• **YOUR INSTRUCTIONS**: Render the material below as a JSON list of strings, one string per line, omitting blank lines and leaving out the pictures. Begin at the first line of the material and stop after the line that contains "15: (252, 361)".

• **INPUT DATA**:
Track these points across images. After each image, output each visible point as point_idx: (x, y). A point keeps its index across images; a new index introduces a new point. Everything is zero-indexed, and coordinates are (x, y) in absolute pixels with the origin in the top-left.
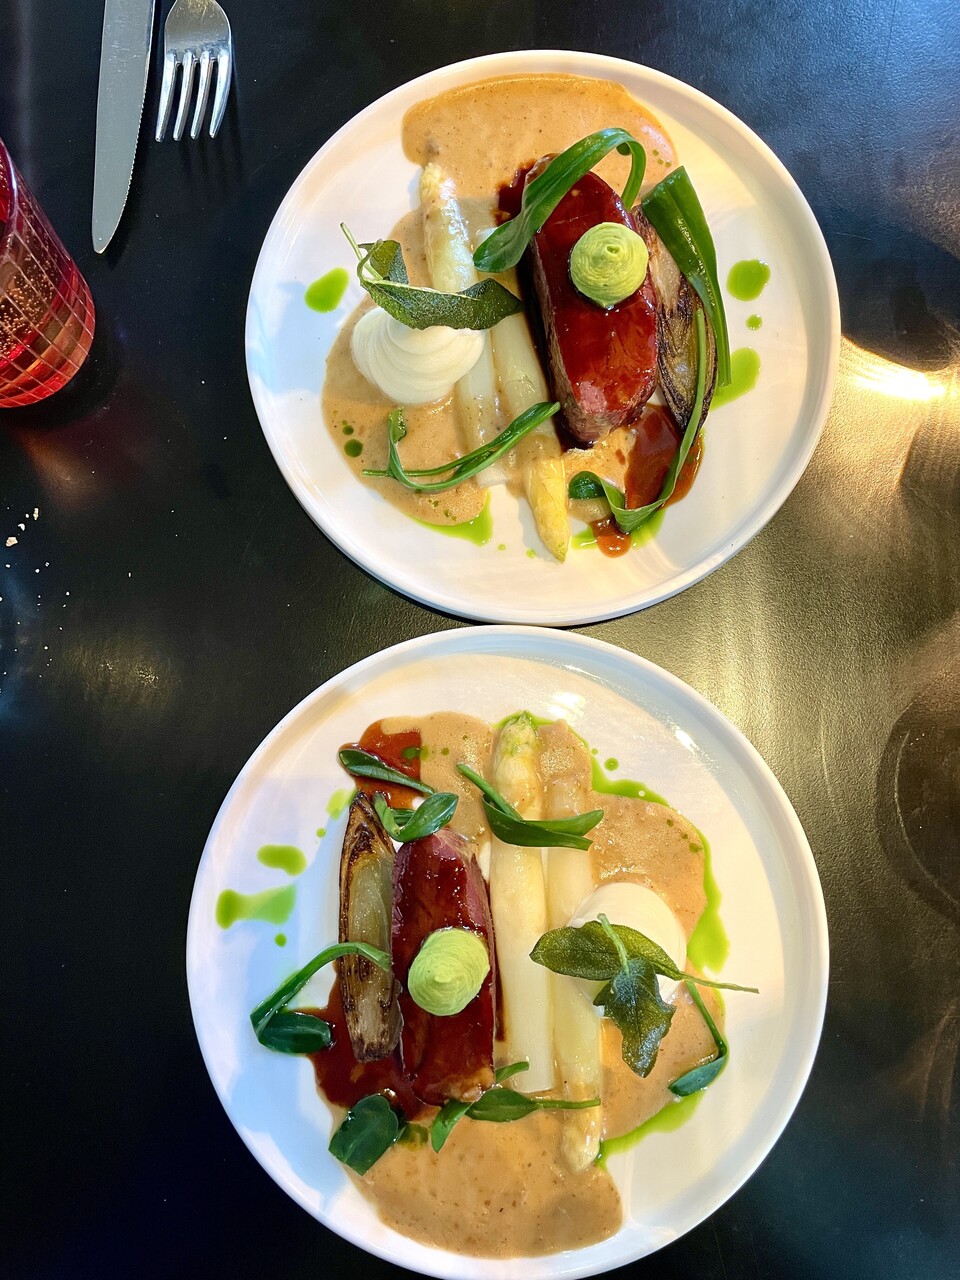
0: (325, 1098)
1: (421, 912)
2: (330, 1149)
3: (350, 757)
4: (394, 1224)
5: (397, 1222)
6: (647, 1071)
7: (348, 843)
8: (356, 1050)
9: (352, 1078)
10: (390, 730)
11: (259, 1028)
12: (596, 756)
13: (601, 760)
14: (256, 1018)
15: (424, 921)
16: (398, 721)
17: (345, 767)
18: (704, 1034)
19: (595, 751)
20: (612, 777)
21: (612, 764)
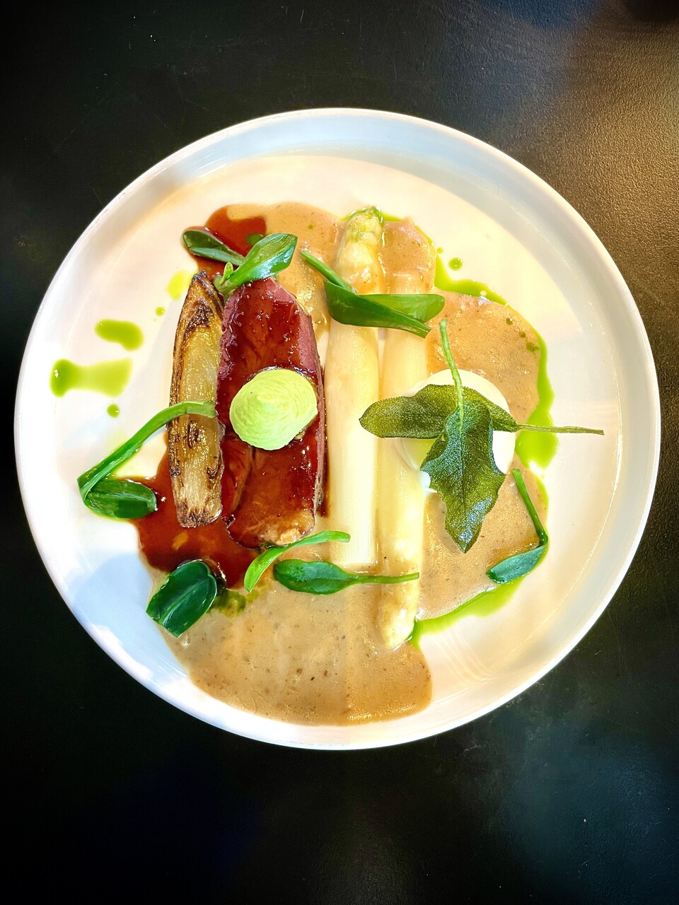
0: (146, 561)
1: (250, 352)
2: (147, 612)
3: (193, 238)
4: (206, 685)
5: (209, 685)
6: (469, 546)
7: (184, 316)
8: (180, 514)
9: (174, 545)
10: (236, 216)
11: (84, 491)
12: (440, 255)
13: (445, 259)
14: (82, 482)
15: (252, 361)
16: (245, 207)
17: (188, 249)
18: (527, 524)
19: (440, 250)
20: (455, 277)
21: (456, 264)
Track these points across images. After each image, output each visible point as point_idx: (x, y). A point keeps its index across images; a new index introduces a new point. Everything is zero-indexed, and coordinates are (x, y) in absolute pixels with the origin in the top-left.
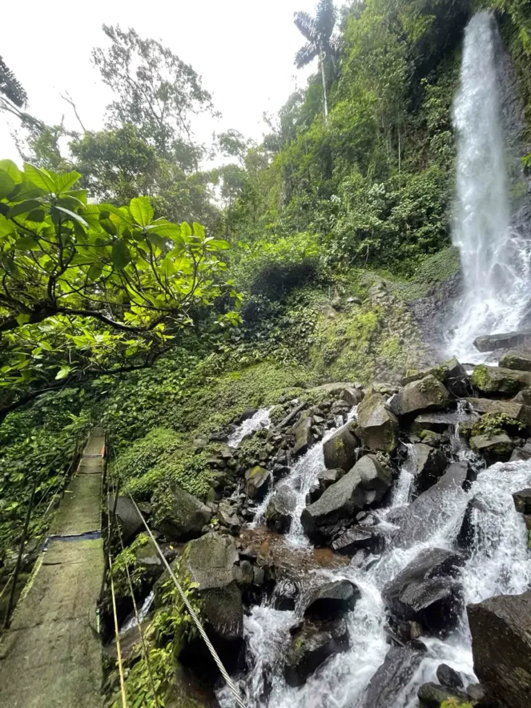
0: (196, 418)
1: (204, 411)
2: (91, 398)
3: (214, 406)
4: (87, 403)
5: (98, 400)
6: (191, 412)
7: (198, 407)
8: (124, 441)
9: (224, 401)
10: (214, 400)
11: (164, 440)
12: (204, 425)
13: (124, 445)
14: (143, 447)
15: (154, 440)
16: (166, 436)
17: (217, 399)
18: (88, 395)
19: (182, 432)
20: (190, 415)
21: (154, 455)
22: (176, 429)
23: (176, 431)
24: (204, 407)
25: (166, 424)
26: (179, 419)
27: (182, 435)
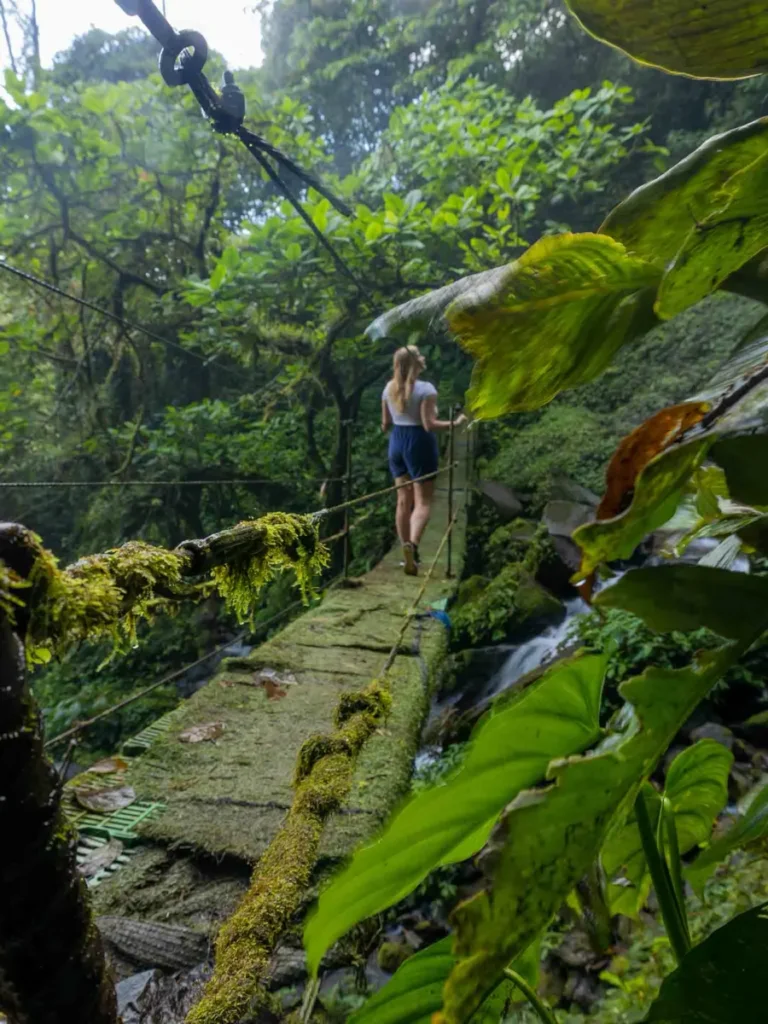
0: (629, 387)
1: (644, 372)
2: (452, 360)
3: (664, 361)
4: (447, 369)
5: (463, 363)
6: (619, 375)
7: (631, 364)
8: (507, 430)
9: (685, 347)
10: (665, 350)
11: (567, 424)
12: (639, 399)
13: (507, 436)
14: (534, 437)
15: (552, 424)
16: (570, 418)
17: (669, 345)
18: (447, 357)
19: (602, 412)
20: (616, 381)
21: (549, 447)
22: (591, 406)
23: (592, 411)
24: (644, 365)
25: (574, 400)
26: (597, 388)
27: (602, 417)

• **RESPONSE FOR THIS EXERCISE**:
[
  "Track these points across images. After each image, output each visible point as point_idx: (x, y). A point keeps its index across images; a new index introduces a new point. Everything is zero-indexed, and coordinates are (x, y) in absolute pixels with the origin in the top-left.",
  "0: (325, 1098)",
  "1: (421, 912)",
  "2: (330, 1149)",
  "3: (350, 757)",
  "4: (394, 1224)",
  "5: (397, 1222)",
  "6: (647, 1071)",
  "7: (348, 843)",
  "8: (356, 1050)",
  "9: (352, 1078)",
  "10: (390, 730)",
  "11: (259, 1028)",
  "12: (596, 756)",
  "13: (601, 760)",
  "14: (256, 1018)",
  "15: (424, 921)",
  "16: (398, 721)",
  "17: (345, 767)",
  "18: (704, 1034)",
  "19: (595, 751)",
  "20: (612, 777)",
  "21: (612, 764)",
  "0: (146, 561)",
  "1: (250, 352)",
  "2: (147, 612)",
  "3: (193, 238)",
  "4: (206, 685)",
  "5: (209, 685)",
  "6: (469, 546)",
  "7: (184, 316)",
  "8: (180, 514)",
  "9: (174, 545)",
  "10: (236, 216)",
  "11: (84, 491)",
  "12: (440, 255)",
  "13: (445, 259)",
  "14: (82, 482)",
  "15: (252, 361)"
]